Diploma d'Estudis Avançats - Programa de doctorat en Estadística, Anàlisi de dades i bioestadística. 2008. Tutors: Josep Fortiana i Jordi Alonso
Objective: Health status measures usually have an asymmetric distribution and present a high
percentage of respondents with the best possible score (ceiling effect), specially when they are
assessed in the overall population. Different methods to model this type of variables have been
proposed that take into account the ceiling effect: the tobit models, the Censored Least Absolute
Deviations (CLAD) models or the two-part models, among others. The objective of this work
was to describe the tobit model, and compare it with the Ordinary Least Squares (OLS) model,
that ignores the ceiling effect.
Methods: Two different data sets have been used in order to compare both models: a) real data
comming from the European Study of Mental Disorders (ESEMeD), in order to model the
EQ5D index, one of the measures of utilities most commonly used for the evaluation of health
status; and b) data obtained from simulation. Cross-validation was used to compare the
predicted values of the tobit model and the OLS models. The following estimators were
compared: the percentage of absolute error (R1), the percentage of squared error (R2), the Mean
Squared Error (MSE) and the Mean Absolute Prediction Error (MAPE). Different datasets were
created for different values of the error variance and different percentages of individuals with
ceiling effect. The estimations of the coefficients, the percentage of explained variance and the
plots of residuals versus predicted values obtained under each model were compared.

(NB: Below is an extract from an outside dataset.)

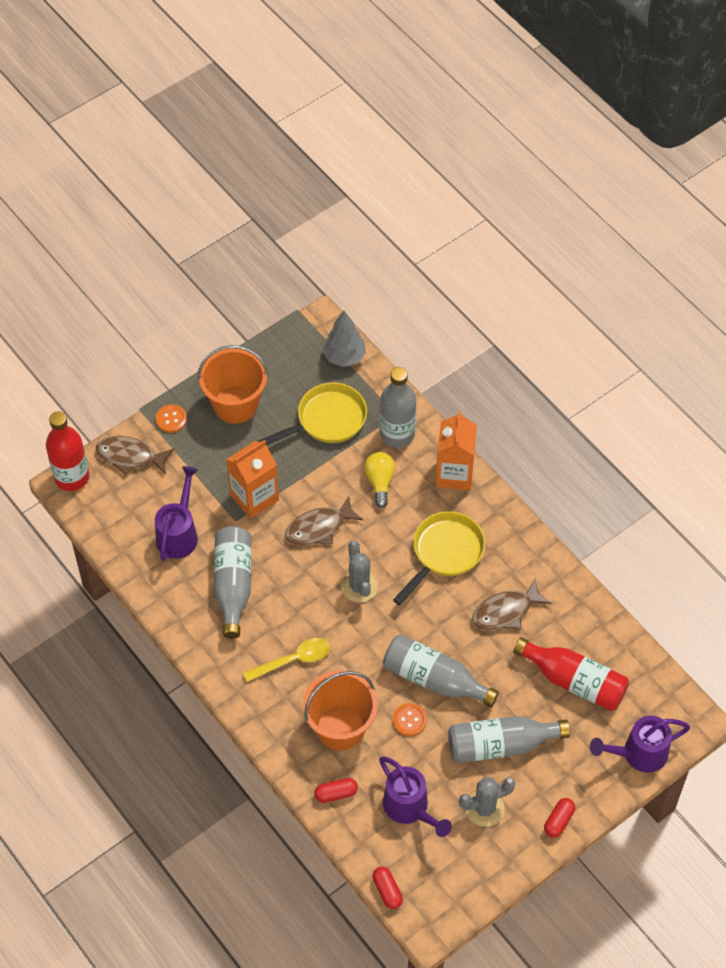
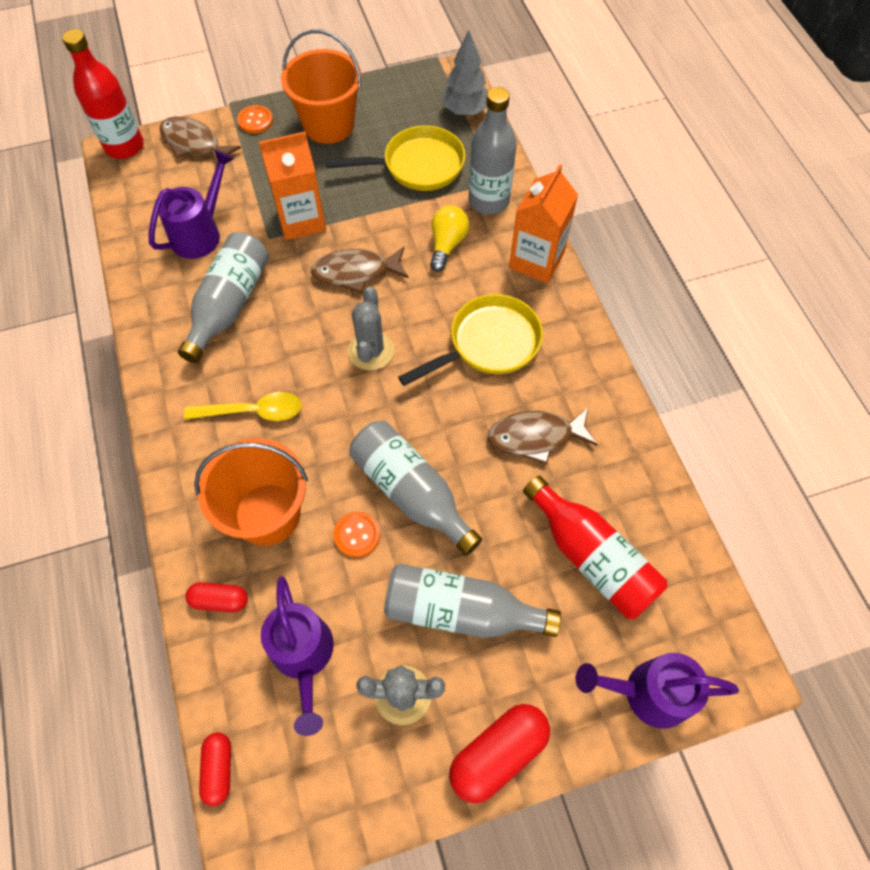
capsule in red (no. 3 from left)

Results: With regard to the results of the ESEMeD study, the predicted values obtained with the
OLS model and those obtained with the tobit models were very similar. The regression
coefficients of the linear model were consistently smaller than those from the tobit model. In the
simulation study, we observed that when the error variance was small (s=1), the tobit model
presented unbiased estimations of the coefficients and accurate predicted values, specially when
the percentage of individuals wiht the highest possible score was small. However, when the
errror variance was greater (s=10 or s=20), the percentage of explained variance for the tobit
model and the predicted values were more similar to those obtained with an OLS model.
Conclusions: The proportion of variability accounted for the models and the percentage of
individuals with the highest possible score have an important effect in the performance of the
tobit model in comparison with the linear model.